### CHALLENGE:
In the records below, copy the stretch from the line containing "class: Aves" through the line containing "common name: Northern cloudywing", including both of those lines. Leave the pictures out of your answer.

[Start ROWS]

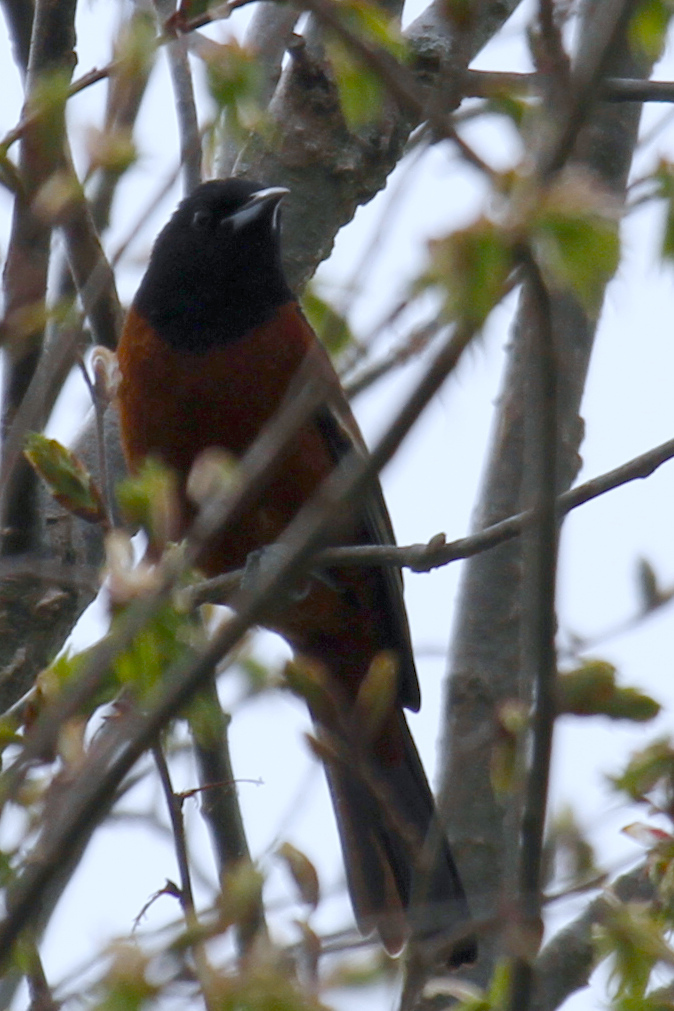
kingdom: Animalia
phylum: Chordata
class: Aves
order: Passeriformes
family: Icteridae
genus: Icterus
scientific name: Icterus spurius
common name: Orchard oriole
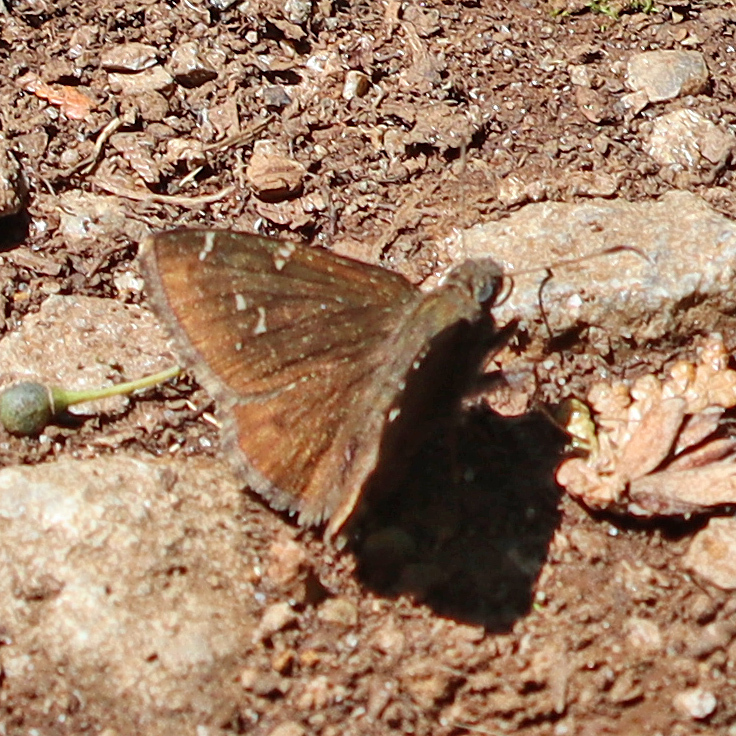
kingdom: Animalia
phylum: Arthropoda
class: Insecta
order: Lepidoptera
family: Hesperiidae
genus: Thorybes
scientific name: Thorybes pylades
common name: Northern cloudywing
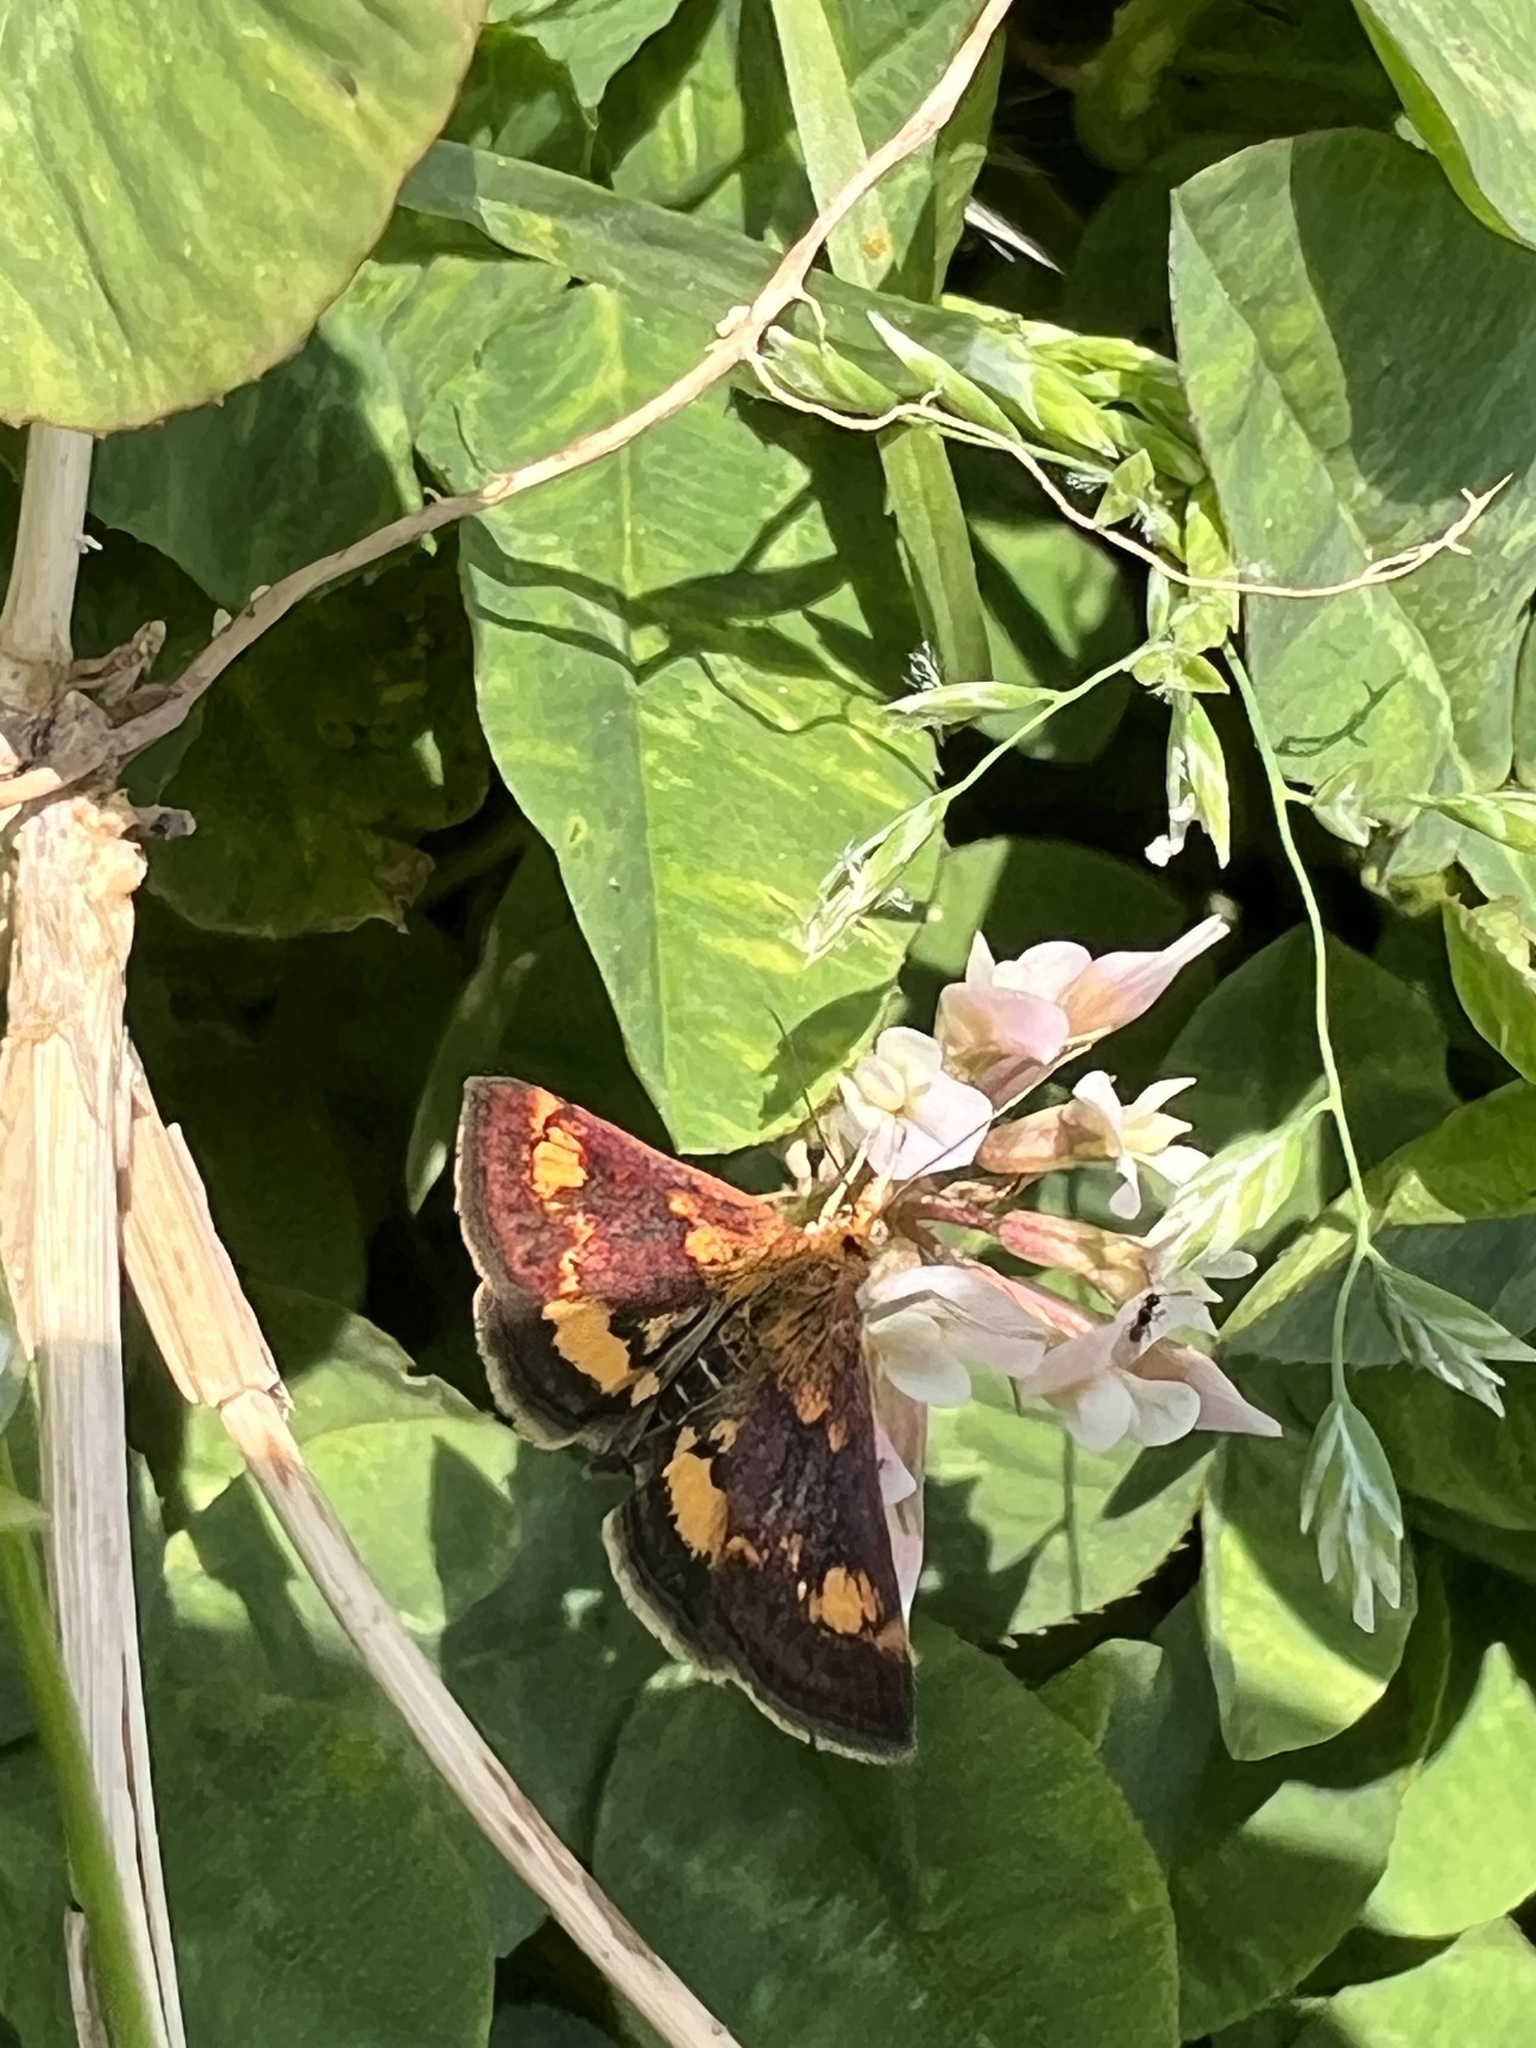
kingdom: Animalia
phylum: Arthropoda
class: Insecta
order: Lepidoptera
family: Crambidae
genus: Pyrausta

[End ROWS]
[Start ROWS]

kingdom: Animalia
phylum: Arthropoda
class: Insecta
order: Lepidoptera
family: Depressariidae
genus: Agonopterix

[End ROWS]

### EXERCISE OUTPUT:
class: Aves
order: Passeriformes
family: Icteridae
genus: Icterus
scientific name: Icterus spurius
common name: Orchard oriole
kingdom: Animalia
phylum: Arthropoda
class: Insecta
order: Lepidoptera
family: Hesperiidae
genus: Thorybes
scientific name: Thorybes pylades
common name: Northern cloudywing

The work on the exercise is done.